– Обо мне правда хорошо заботятся. – Мне было трудно продолжать разговор. У меня было множество вопросов к этому человеку, но между нами стояло что-то недосказанное.
– Вы не чувствуете…
Меня никогда так прямо об этом не спрашивали. Мой ответ, хотя я сам этого еще не понимал, оказался столь же прямолинеен.
– Да. Да, я думаю, иногда меня что-то беспокоит.
– Но вы все еще продолжаете?
– Я… то есть я думаю…
– Прошу прощения, мистер Понеке, я причинил вам неловкость. Такова моя профессия – всегда задавать неловкие вопросы.
Я пробормотал возражение. Этот тип умел произвести впечатление.
– Я не хочу так вас обременять – вы кажетесь смышленым молодым человеком. У вас есть гордость и ум. Я лишь должен спросить «почему»?
– Почему?
– Я хотел спросить то же самое у группы оджибве[67]
, которых демонстрировали в Павильоне всего пару лет назад. Как и вы, они производили впечатление… у них было достоинство.– Да. Возможно, именно поэтому.
– Почему вы позволили себя демонстрировать?
– Чтобы продемонстрировать наше достоинство.
– Да. Понятно. Однако не могу утверждать, что убежден, что подобные выставки служат именно этой цели.
Я тоже не мог этого утверждать.
– Но разве это не сближает публику с нами, сэр? Возможность увидеть, что мы похожи на них?
– Или поглазеть на выставочные экспонаты. Капризы природы. Пережитки другого отрезка того, что им нравится считать своей собственной историей.
– Я не думаю, что…
– Я знаю. Простите, что перебиваю. Осмелюсь утверждать, что вы не думаете, что они видят в вас низшее существо. В самом деле, они зачастую сами так не думают. Но вы здесь, чтобы служить вполне определенной цели. Мне это известно, поскольку я нахожусь на низшей ступени их эволюционной лестницы. Я тоже выставляю себя, посещая
Слова доктора Спенсера были как якорь, таким ужасным весом они повисли на мне, удерживая от подхватившего меня течения. Я не мог ответить, поэтому он продолжил:
– Не знаю, какой цели служит моя демонстрация, но я с осторожностью выбираю, где себя выставлять. Мистер Понеке, боюсь, ваши действия никак не способствуют нашему делу. Они всего лишь льют воду на принятую ими иерархию человека. У вас светлая кожа, вы больше походите на них внешне. Конечно, вас считают более цивилизованным, чем пигмеев-бушменов, которых выставляли в начале этого года, в звериных шкурах и без такого прекрасного английского акцента. Полагаю, вас не заставляют танцевать.
Я вспомнил свой haka в тот первый день в Павильоне. Я так гордился собой. Доктор смотрел, как я пожимаю плечами, и мне казалось, что он способен увидеть все те способы, которыми я разыгрывал из себя туземца.

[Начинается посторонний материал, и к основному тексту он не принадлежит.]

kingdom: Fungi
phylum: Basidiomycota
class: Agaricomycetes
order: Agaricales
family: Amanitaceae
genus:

– Подумайте об этом. Если они уважают ваше достоинство, они позволят вам перестать этим заниматься.
Но я не мог сказать ему, что мне это тоже нравилось. Внимание. Актерство. Это было не такой уж большой ценой за жизнь, которую я теперь вел.
– У меня только один вопрос, – рискнул я.
Доктор ждал. У меня было чувство, что от его взгляда ничто не могло укрыться.
– Что такое «наше дело»?
Мистер Спенсер улыбнулся – выражение его лица менялось долго и медленно, точно отмеренными шагами, и я увидел, что так менялись все его выражения. Когда он заговорил, в его акценте произошла перемена, он как бы расслабился и превратился в другой язык, словно показывая мне дверь в другой известный ему мир.
– Юноша, мое дело – это освобождение моего народа. Я всегда буду за это бороться. Мне неведомо, что движет вами, но, если правильно понимаю, ваш народ не был порабощен таким же образом, как мой. К слову, говоря об освобождении своего народа, я имею в виду все африканские народы на земле, потому что, как вы видите, в Англии в наше время рабов нет. Но рабство все еще существует во многих других местах, включая большую часть владений королевы, и от него зависит экономика империи. Иногда это, может, и не называется рабством, но присмотритесь – и увидите, что это именно оно самое и есть. – Доктор Спенсер понизил голос. – Я видел, что они делают с теми из нас, кого считают отклонением от идеала человеческой природы. И, юный Понеке, вот что я вам скажу: ни один человек не будет свободен, пока все не станут свободными, даже собравшиеся здесь аристократы, и уж точно не вы.